- BRIEF
Reproduce the records precisely. Omit every picture.
===== RECORD SET =====
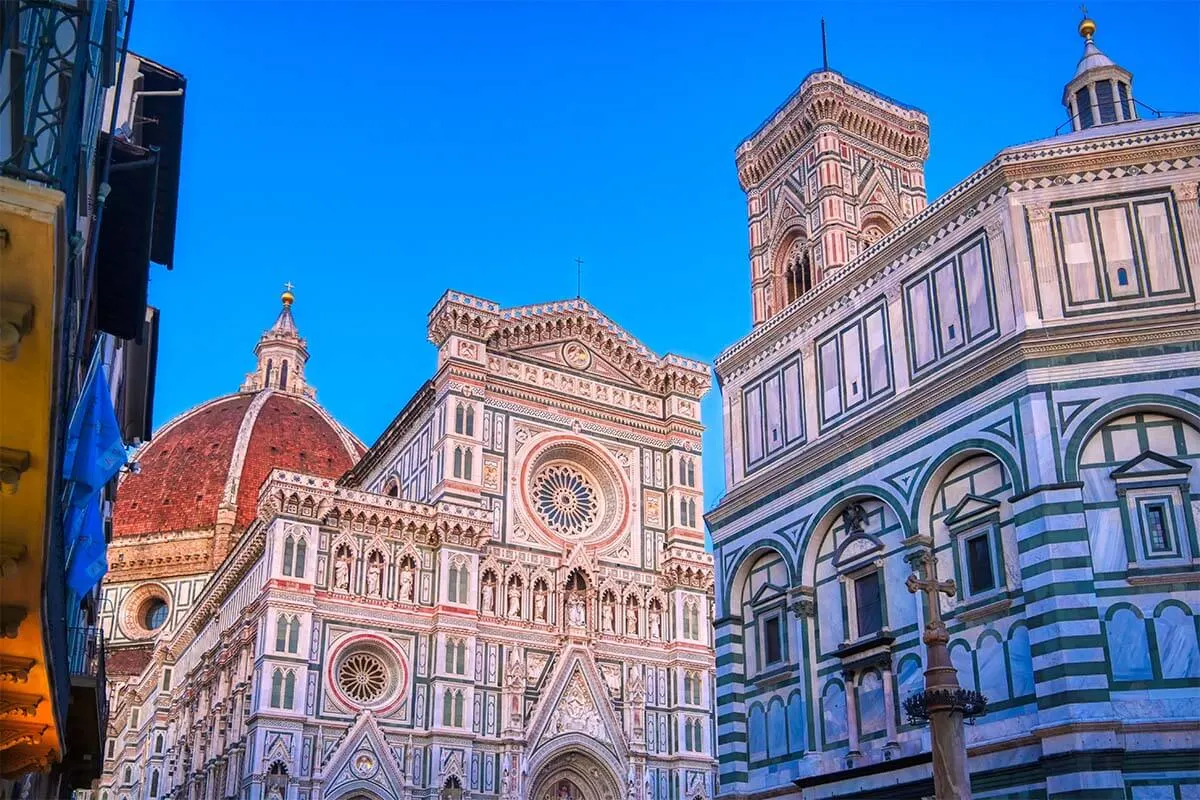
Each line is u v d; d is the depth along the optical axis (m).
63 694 26.92
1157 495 33.81
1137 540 33.41
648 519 94.31
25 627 21.64
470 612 81.75
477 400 88.69
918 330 41.47
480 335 90.44
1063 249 37.62
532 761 80.38
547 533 88.75
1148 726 31.23
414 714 78.12
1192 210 36.97
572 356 95.62
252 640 78.12
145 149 29.47
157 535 151.12
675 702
=====
- RESULT
Each line is u v d; d is the depth along the optical axis (m).
63 694 26.92
1157 495 33.81
1137 540 33.41
648 519 94.31
25 627 21.64
470 612 81.75
477 400 88.69
918 330 41.47
480 335 90.44
1063 249 37.62
532 761 80.38
547 533 88.75
1148 726 31.23
414 714 78.12
1192 210 36.97
572 356 95.62
252 640 78.12
145 149 29.47
157 535 151.12
675 702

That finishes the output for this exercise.